Patent Damages

DDE excludes settlement agreements; allows licenses as a “check”; addresses apportionment of accused products & services

The District of Delaware, in ART+Com Innovation GMBH v. Google Inc., Case No. 14-217-RGA (Judge Richard G. Andrews) (April 28, 2016), considered several motions related to royalty calculations. In a previous blog post, we addressed the motion for reconsideration of the 13% apportionment issue addressed below.  This post covers the earlier order addressing that issue plus others.

Plaintiff ART+Com Innovation (“ACI”) challenged the reliance of Google’s expert Reed on seven licenses as a "check" on his reasonable royalty analysis.  Five of these licenses were settlement agreements.  The court excluded these (except as to their lump-sum nature) because they were products of litigation and not economically comparable.  The other two licenses were the product of licensing negotiations.  ACI disputed that these licenses were technologically comparable.  The court allowed these licenses because Reed acknowledged the differences, and his analysis was consonant with using the licenses as a "check" against his reasonable royalty calculations.  The jury could then weigh the evidence for itself.


NDTX affirms damages verdict; cites most favored licensee clause; limited infringement did not warrant a lower award

The Northern District of Texas, in Jean Melchior v. Hilite International, Inc., Case No. 3:11-CV-3094-M (Judge Barbara M. Lynn) (July 15, 2015), ruled on post-trial motions, including denying defendants motion for a new trial on damages.  The court held that the damages award was not excessive or against the great weight of the evidence.
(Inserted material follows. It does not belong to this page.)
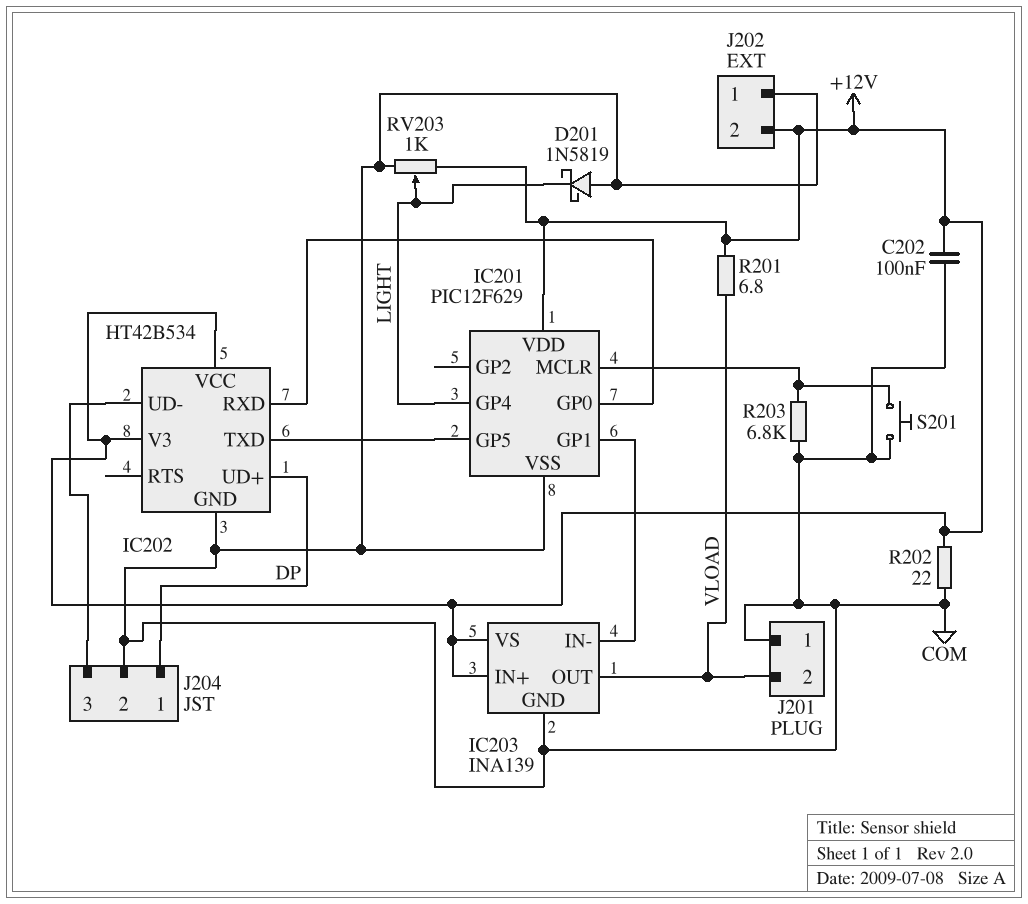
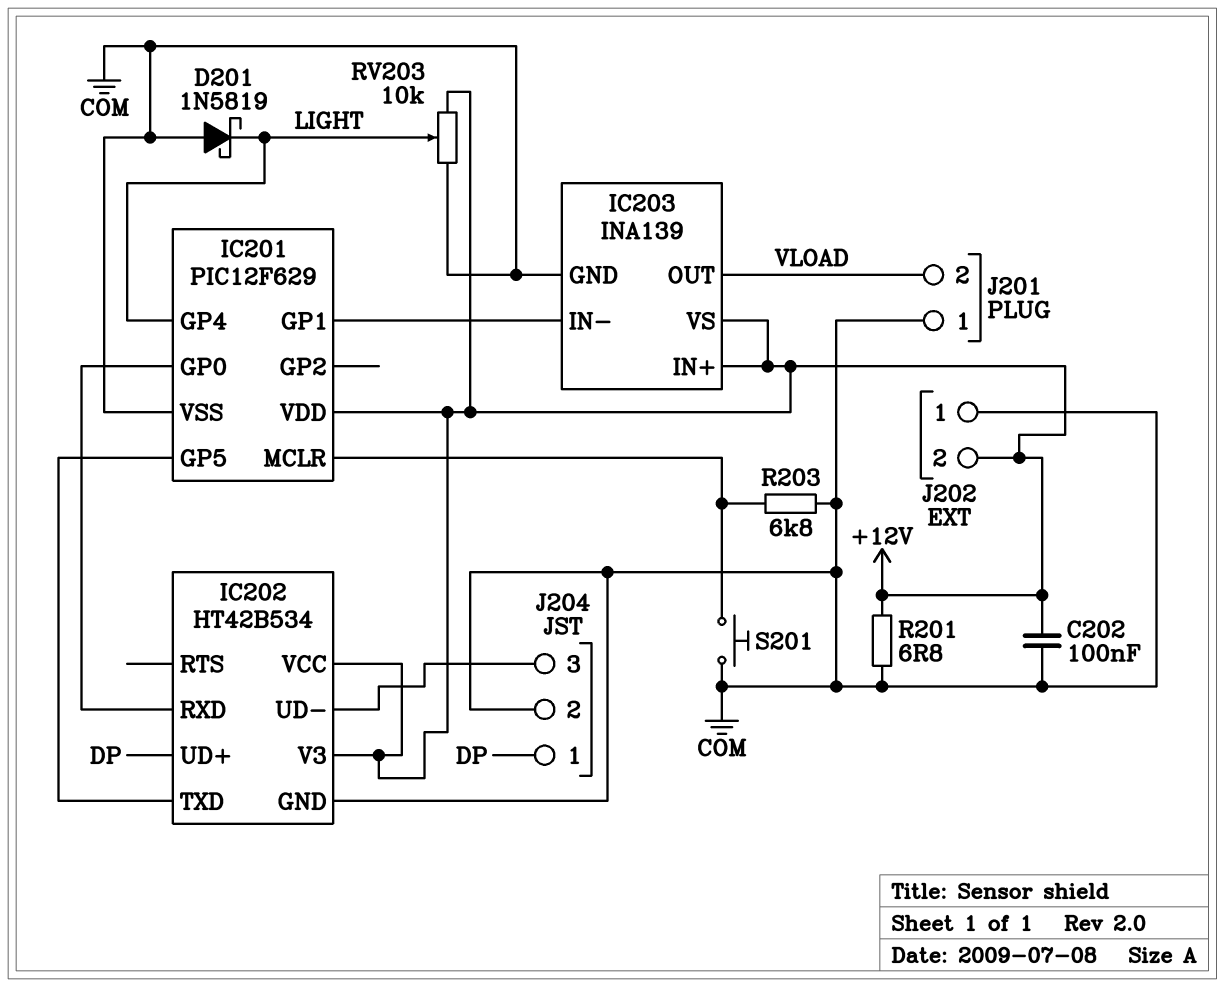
R201: 6.8 (+12V, VLOAD) -> 6.8 (+12V, COM)
R202: 22 (+12V, COM) -> none
RV203: 1k (+12V, COM, wiper LIGHT) -> 10k (+12V, COM, wiper LIGHT)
Hilite’s arguments were effectively two-fold:  (1) that Melchior’s expert, Dr. Poindexter, had relied too heavily on Georgia-Pacific factor 1 and in particular on a license agreement between Melchior and Borg Warner; and (2) that Dr. Poindexter’s testimony failed to account for limited use of the patented invention in the infringing devices, in which the devices are only in the patented position for a fraction of a second.